# NUR für PCGH-Leser: Logitech G9x für 52,90 - versandkostenfrei [Anzeige]



## PCGH-Redaktion (5. August 2010)

*NUR für PCGH-Leser: Logitech G9x für 52,90 - versandkostenfrei [Anzeige]*

Jetzt ist Ihre Meinung zu NUR für PCGH-Leser: Logitech G9x für 52,90 - versandkostenfrei [Anzeige] gefragt. 

Bitte beachten Sie: Der Kommentarbereich wird gemäß der  Forenregeln moderiert. Allgemeine Fragen und Kritik zu Online-Artikeln von PC Games Hardware sind im Feedback-Unterforum zu veröffentlichen und nicht im Kommentarthread zu einer News. Dort werden sie ohne Nachfragen entfernt.




			Dieser Inhalt steht nur eingeloggten Mitgliedern zur Verfügung.
        

 Zurück zum Artikel: NUR für PCGH-Leser: Logitech G9x für 52,90 - versandkostenfrei [Anzeige]


----------



## Gast20150401 (5. August 2010)

*NUR für PCGH-Leser: Logitech G9x für 52,90 - versandkostenfrei [Anzeige]*

Mag ganz gut sein.....aber mir reicht meine MX518


----------



## headcracker (6. August 2010)

*AW: NUR für PCGH-Leser: Logitech G9x für 52,90 - versandkostenfrei [Anzeige]*



frankreddien schrieb:


> Mag ganz gut sein.....aber mir reicht meine MX518



Genau die hab ich auch


----------



## XXTREME (6. August 2010)

*AW: NUR für PCGH-Leser: Logitech G9x für 52,90 - versandkostenfrei [Anzeige]*

Pah, es geht nichts über Laser . Mir reicht meine MX Revolution auch *noch*. Außerdem kommt mir seit Jahren schon keine Maus mehr mit meterlangem "Rattenschwanz" ins Haus. Kabelmäuse sind für mich ein absolutes -NoGo-!!!


----------



## baal-sebul (6. August 2010)

*AW: NUR für PCGH-Leser: Logitech G9x für 52,90 - versandkostenfrei [Anzeige]*

@XXtreme

Das kannste halten wie du willst, ich trau den kabellosen Viechern zum Beispiel immernoch nicht über den Weg.

───

> Aufgabe 1
Stimmen die folgenden Aussagen mit dem Forenthread zur Logitech G9x überein? Antworte jeweils mit Ja oder Nein und zitiere die entscheidenden Worte aus dem Forenthread wörtlich.
(a) Für XXTREME kommen Mäuse mit Kabel nicht in Frage.
(b) Allgemeine Kritik an Online-Artikeln gehört in den Kommentarthread zu einer News.
(c) baal-sebul vertraut kabellosen Mäusen.
> Aufgabe 2
Gib den Abschnitt des Forenthreads zur Logitech G9x wortgetreu wieder, der mit den Worten „Jetzt ist Ihre“ beginnt und mit „ohne Nachfragen entfernt.“ endet.

> Inhalt des Datensatzes

───

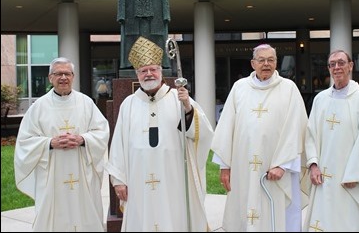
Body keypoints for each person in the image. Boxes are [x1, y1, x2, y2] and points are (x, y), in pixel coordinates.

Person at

───

> Ergebnis 1
(a) Ja: „Kabelmäuse sind für mich ein absolutes -NoGo-!!!“
(b) Nein: „sind im Feedback-Unterforum zu veröffentlichen und nicht im Kommentarthread zu einer News“
(c) Nein: „ich trau den kabellosen Viechern zum Beispiel immernoch nicht über den Weg“

> Ergebnis 2
Jetzt ist Ihre Meinung zu NUR für PCGH-Leser: Logitech G9x für 52,90 - versandkostenfrei [Anzeige] gefragt. 

Bitte beachten Sie: Der Kommentarbereich wird gemäß der  Forenregeln moderiert. Allgemeine Fragen und Kritik zu Online-Artikeln von PC Games Hardware sind im Feedback-Unterforum zu veröffentlichen und nicht im Kommentarthread zu einer News. Dort werden sie ohne Nachfragen entfernt.